Count how many lines in the data hold the word "explosives", and give that number alone.

□ □ □ □

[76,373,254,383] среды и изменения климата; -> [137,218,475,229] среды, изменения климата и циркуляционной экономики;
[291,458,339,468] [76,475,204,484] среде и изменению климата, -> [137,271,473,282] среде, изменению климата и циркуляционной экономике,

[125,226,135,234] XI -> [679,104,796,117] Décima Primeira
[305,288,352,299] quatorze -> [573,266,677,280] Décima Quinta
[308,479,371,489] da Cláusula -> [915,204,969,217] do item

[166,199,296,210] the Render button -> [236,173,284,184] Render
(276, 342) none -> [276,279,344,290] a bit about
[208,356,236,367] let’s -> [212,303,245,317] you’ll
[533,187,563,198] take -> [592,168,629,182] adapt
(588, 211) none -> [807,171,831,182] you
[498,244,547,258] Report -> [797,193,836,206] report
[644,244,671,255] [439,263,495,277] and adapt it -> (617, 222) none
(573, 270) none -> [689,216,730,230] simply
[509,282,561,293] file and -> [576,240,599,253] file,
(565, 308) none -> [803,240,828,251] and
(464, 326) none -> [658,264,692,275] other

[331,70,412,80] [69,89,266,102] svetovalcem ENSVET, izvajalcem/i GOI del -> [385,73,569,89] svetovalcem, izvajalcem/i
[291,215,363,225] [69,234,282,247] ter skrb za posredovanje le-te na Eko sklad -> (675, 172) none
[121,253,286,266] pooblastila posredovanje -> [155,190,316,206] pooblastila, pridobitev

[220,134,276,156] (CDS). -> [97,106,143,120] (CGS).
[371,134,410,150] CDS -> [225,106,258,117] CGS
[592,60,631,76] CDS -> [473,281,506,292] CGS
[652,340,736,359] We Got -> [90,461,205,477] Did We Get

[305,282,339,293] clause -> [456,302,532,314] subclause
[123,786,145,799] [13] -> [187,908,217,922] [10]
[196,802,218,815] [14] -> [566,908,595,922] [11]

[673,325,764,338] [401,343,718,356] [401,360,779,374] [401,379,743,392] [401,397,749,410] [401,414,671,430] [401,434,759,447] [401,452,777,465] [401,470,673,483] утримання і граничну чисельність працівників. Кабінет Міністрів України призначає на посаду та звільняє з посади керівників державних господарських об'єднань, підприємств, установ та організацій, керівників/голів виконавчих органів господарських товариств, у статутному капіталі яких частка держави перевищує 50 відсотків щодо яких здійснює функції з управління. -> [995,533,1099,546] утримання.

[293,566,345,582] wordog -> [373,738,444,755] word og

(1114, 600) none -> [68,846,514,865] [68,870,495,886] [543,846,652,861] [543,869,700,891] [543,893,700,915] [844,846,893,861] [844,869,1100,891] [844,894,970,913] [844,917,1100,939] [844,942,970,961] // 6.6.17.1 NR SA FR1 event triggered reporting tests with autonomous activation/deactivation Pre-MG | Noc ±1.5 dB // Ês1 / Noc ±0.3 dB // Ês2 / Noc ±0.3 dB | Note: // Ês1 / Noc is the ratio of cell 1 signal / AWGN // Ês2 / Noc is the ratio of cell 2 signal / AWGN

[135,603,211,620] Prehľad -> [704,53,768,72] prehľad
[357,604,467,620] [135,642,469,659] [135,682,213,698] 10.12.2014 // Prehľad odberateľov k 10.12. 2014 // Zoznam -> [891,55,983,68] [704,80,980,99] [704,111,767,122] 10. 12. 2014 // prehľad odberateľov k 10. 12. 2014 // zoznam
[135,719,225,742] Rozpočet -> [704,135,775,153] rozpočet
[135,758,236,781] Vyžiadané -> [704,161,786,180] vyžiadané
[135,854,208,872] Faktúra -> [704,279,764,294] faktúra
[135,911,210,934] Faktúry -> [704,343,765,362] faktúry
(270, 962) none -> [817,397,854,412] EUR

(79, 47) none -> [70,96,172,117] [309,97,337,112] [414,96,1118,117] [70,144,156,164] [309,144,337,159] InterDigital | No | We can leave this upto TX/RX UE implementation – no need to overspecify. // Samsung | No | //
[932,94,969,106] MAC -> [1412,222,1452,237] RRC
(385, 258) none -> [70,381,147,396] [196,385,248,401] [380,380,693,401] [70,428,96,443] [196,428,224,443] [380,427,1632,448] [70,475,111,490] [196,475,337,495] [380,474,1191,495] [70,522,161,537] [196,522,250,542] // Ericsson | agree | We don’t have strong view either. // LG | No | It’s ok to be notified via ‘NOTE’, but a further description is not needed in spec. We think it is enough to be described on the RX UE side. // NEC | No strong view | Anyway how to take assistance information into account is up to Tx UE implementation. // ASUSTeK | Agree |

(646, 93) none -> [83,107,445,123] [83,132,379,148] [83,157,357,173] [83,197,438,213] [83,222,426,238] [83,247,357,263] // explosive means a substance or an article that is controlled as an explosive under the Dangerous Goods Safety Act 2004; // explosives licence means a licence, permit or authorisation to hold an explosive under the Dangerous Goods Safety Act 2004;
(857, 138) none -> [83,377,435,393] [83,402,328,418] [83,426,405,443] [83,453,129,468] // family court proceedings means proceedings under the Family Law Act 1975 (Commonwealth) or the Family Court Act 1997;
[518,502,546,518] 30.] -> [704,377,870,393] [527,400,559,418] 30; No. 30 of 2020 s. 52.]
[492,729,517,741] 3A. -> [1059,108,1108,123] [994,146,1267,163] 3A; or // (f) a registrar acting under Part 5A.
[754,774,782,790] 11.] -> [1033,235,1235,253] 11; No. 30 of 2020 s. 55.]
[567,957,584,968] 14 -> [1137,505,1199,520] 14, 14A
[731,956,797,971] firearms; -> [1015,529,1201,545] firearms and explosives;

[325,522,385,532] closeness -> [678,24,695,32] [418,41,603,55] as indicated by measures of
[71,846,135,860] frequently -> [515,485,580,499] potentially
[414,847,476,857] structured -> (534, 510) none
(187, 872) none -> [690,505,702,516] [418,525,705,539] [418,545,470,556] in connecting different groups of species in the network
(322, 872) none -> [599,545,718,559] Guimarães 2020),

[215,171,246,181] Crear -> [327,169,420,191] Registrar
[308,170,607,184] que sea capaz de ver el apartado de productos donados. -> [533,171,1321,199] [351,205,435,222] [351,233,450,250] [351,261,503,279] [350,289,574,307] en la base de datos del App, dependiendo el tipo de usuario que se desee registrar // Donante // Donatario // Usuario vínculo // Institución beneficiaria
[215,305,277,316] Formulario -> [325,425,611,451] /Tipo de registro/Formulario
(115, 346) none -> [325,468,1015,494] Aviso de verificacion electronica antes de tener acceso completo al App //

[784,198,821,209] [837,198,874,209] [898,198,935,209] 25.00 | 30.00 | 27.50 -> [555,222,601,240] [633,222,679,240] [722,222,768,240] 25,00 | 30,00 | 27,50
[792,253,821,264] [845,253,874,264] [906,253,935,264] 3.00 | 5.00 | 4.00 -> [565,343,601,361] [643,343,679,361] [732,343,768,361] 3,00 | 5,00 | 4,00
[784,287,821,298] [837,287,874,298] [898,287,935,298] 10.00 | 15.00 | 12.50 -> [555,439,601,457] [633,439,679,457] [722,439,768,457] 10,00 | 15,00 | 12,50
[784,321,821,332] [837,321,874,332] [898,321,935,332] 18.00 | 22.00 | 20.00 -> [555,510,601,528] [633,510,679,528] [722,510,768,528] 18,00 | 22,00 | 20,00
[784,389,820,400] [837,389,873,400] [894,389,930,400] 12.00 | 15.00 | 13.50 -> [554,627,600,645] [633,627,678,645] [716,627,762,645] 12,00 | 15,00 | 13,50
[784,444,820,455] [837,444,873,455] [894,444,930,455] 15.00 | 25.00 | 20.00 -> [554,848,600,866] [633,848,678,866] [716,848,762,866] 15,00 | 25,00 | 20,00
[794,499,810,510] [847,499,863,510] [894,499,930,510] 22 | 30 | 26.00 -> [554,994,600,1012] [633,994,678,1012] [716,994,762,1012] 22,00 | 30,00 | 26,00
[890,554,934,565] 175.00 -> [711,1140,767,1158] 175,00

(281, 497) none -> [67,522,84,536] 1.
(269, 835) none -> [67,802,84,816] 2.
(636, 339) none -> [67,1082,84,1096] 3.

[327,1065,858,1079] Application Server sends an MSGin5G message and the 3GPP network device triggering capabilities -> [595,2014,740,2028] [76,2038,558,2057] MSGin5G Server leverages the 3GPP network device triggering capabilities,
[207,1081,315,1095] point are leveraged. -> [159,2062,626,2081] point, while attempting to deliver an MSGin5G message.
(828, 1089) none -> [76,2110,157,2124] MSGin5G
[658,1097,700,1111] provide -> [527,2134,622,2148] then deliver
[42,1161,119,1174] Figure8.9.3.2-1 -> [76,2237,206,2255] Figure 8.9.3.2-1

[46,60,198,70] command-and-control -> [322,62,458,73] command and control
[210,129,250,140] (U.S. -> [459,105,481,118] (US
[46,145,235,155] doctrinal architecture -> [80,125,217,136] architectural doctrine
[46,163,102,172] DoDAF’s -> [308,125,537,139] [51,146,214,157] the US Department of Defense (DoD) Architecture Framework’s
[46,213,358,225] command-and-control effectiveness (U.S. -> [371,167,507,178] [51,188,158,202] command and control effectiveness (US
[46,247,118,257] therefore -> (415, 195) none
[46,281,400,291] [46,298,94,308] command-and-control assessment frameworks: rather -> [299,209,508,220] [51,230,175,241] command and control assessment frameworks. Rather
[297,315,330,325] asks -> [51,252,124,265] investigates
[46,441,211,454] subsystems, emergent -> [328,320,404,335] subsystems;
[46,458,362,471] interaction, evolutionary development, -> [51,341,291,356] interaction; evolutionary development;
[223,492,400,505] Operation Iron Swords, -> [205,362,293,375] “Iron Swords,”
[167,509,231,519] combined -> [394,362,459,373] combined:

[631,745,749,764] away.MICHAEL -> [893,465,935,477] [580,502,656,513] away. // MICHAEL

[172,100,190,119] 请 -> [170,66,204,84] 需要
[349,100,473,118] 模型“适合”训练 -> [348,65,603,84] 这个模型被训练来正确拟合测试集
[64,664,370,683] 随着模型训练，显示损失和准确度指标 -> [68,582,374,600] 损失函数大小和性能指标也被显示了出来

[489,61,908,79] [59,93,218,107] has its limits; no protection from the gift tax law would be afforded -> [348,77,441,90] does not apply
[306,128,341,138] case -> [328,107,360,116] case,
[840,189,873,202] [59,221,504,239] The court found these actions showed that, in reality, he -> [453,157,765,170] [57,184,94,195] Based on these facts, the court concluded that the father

□ □ □ □

— Solution to this exercise —
2